◆ Tasks and exercises ◆
(a) According to the SEND Tribunal piece, how much money does the Government waste in lost SEND Tribunal cases?
(b) In the conclusion quoted in the SEND Tribunal piece, who does the Government fight in tribunals? List every group named.

* start Provided text *

26 September 2023

A new piece of research commissioned by the Disabled Children’s Partnership and published this week looks at the costs to the public purse, and to families themselves, of appeals to the SEND Tribunal. It rightly concludes that: “Instead of fighting parents, carers and young people in tribunals, the Government should look for opportunities to invest the £60 million that it wastes in lost SEND Tribunal cases into providing the support a growing number of young people and their families so desperately need”. 

The rising number of Tribunal appeals and the overwhelmingly high “success” rate for families is seen as evidence of how prevalent “disagreement” is between parents/carers and local authorities. And of course they do disagree. But what needs to be emphasised is the failure of local authorities to follow the law that gives children and young people the right to special educational provision and support that meets their individual needs. 

This isn’t a difference of opinion we’re talking about, a weighing up of pros and cons. It’s worth reiterating the purpose of the SEND Tribunal. The Tribunal hears appeals against local authority decisions about the special educational needs of children and young people and the support they require, plus claims of disability discrimination against schools. It applies the law in order to reach a decision – in contrast, in our experience, with the approach taken by the local authority when making the decision that’s being appealed.

* end Provided text *
* start Records provided *

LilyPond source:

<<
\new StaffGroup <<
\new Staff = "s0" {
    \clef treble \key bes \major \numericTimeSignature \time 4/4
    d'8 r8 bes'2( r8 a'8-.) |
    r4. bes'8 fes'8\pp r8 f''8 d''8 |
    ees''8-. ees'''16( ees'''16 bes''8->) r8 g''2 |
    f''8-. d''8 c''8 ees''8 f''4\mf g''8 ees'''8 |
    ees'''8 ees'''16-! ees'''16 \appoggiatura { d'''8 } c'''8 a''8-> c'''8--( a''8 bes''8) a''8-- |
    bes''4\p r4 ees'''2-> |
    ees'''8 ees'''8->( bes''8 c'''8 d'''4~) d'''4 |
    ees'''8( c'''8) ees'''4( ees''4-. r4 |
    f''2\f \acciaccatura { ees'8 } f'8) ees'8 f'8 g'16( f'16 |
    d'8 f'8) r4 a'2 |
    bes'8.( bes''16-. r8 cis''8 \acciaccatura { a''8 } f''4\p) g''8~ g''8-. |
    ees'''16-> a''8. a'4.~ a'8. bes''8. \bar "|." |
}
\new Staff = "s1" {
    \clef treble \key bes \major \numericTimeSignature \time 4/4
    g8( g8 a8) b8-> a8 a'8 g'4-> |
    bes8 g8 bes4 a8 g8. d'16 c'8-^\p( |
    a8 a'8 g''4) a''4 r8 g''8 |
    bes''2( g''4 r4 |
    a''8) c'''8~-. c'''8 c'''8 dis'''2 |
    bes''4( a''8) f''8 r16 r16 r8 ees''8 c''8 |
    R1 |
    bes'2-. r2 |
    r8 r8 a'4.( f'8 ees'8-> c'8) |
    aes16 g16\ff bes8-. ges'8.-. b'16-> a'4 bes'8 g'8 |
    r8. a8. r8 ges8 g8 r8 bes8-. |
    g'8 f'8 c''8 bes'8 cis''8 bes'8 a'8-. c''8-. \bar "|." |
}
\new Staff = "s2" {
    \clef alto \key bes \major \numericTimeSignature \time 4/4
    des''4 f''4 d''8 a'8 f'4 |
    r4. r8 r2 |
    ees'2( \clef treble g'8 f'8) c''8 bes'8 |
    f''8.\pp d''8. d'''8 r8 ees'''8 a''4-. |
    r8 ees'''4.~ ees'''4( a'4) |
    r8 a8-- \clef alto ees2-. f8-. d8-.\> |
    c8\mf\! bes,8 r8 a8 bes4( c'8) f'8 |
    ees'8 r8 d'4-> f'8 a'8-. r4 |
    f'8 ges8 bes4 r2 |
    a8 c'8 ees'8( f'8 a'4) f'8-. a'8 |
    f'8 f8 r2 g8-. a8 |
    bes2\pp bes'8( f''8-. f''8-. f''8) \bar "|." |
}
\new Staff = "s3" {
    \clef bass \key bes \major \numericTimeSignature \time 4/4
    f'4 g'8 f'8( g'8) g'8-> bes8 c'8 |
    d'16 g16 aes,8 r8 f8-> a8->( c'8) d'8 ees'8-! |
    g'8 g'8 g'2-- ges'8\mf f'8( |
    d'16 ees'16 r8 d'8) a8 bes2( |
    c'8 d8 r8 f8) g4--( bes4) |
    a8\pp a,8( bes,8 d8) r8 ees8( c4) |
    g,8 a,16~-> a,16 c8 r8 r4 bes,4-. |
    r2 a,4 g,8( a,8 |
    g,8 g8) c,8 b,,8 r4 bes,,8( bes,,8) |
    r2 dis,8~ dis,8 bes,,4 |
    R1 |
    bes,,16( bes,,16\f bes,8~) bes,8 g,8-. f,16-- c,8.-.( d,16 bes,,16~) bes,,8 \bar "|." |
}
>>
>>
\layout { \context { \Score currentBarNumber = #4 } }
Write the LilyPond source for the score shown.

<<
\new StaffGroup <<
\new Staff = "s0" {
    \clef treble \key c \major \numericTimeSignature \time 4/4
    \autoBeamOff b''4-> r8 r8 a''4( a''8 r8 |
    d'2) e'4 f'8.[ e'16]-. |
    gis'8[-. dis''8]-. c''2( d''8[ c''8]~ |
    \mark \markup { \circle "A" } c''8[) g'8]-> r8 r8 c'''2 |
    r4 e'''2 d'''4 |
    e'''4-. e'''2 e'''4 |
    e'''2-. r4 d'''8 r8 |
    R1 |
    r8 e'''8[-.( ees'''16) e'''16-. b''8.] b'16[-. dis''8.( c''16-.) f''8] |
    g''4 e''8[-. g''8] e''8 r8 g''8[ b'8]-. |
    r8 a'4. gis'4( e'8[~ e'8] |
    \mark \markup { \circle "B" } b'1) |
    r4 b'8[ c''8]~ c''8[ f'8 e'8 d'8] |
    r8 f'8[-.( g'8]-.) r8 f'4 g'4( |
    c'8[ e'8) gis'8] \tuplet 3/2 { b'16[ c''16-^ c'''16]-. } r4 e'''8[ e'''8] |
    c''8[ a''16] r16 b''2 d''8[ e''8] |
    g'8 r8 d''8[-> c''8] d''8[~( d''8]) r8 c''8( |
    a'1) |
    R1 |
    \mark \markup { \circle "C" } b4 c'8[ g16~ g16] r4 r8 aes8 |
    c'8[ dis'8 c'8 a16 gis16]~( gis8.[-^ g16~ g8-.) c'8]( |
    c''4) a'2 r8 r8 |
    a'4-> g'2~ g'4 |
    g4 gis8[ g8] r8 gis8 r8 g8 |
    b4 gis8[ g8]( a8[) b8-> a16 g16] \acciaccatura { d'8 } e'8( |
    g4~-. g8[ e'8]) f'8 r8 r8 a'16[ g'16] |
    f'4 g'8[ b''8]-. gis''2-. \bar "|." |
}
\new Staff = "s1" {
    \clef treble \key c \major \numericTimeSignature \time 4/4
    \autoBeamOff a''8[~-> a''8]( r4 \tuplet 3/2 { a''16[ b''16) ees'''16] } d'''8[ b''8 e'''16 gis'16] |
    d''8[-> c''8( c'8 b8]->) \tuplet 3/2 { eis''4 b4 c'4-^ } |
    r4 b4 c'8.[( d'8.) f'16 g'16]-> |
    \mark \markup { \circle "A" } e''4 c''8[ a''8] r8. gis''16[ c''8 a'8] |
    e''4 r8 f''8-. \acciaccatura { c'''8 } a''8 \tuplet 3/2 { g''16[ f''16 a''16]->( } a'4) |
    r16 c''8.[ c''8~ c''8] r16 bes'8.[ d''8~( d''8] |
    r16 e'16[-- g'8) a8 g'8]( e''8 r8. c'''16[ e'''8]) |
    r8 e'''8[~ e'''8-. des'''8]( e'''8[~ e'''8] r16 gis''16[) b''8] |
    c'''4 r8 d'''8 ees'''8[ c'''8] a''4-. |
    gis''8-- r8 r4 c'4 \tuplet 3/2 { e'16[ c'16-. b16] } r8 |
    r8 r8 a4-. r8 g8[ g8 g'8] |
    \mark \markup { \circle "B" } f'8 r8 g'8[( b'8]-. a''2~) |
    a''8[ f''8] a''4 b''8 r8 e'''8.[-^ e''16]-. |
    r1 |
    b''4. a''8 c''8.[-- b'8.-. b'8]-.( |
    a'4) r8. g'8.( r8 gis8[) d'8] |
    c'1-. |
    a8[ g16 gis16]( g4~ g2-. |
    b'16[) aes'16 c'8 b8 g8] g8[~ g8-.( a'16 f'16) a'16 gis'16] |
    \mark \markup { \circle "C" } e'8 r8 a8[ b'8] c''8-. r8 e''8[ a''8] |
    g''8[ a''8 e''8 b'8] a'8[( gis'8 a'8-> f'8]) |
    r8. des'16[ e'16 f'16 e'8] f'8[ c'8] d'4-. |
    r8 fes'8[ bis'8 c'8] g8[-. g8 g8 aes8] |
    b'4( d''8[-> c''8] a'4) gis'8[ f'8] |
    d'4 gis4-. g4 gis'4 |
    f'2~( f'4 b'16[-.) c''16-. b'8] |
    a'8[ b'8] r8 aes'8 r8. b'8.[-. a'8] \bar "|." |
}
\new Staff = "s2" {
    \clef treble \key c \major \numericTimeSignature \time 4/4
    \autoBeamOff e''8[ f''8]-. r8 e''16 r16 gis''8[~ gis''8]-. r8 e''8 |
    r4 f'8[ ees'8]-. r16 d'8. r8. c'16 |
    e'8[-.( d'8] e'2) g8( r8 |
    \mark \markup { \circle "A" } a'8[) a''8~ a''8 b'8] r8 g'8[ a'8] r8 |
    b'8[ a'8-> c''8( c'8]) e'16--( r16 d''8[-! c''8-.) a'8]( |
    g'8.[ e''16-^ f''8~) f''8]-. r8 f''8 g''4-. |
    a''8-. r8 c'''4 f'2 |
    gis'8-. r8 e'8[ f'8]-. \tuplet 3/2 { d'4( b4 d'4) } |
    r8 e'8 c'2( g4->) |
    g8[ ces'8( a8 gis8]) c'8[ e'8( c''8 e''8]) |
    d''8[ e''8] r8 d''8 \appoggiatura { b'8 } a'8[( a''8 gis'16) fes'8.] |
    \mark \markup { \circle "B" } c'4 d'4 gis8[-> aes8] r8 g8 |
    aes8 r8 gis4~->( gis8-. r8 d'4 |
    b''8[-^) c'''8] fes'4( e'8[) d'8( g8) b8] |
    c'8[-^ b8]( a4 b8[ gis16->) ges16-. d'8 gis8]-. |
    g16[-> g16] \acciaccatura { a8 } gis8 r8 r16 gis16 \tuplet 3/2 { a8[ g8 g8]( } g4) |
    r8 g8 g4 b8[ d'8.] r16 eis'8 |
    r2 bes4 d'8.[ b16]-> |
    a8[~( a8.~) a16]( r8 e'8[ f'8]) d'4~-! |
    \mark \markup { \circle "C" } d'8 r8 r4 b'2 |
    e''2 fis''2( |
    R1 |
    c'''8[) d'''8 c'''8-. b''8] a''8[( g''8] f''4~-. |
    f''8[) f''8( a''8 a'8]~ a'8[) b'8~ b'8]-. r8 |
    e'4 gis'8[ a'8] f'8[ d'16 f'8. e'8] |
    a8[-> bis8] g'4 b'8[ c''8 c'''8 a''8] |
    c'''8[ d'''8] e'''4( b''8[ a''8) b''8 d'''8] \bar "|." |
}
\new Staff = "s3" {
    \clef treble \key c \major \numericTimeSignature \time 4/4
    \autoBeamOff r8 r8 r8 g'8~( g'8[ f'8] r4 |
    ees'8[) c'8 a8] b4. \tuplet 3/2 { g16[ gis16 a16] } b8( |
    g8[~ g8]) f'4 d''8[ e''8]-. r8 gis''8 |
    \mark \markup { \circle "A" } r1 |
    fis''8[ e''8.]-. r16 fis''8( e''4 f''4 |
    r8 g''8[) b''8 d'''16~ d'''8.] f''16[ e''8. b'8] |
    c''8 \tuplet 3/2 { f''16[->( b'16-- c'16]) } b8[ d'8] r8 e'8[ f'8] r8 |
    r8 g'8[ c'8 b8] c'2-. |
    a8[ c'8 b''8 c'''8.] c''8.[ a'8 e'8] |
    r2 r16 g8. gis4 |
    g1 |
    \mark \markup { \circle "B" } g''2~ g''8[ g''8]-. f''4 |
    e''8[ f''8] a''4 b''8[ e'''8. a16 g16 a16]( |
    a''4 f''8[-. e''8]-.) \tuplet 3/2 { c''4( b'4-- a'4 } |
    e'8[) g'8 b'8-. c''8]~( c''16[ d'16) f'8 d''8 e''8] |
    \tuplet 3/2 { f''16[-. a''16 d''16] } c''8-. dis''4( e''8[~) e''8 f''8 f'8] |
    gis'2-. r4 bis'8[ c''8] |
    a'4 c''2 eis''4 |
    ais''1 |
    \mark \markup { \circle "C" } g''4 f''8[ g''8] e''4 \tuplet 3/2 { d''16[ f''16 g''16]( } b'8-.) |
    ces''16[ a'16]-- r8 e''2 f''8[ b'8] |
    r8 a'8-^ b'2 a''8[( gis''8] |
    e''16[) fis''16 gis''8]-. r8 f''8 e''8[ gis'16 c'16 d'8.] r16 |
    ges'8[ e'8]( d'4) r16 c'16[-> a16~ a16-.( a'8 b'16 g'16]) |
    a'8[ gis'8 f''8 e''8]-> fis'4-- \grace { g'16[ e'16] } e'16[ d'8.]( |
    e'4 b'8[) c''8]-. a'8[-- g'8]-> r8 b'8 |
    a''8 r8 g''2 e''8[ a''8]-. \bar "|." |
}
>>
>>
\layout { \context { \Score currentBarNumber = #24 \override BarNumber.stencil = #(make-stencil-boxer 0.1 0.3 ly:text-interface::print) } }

* end Records provided *

◆ Answers to the problems ◆
(a) £60 million

(b) Parents, carers, and young people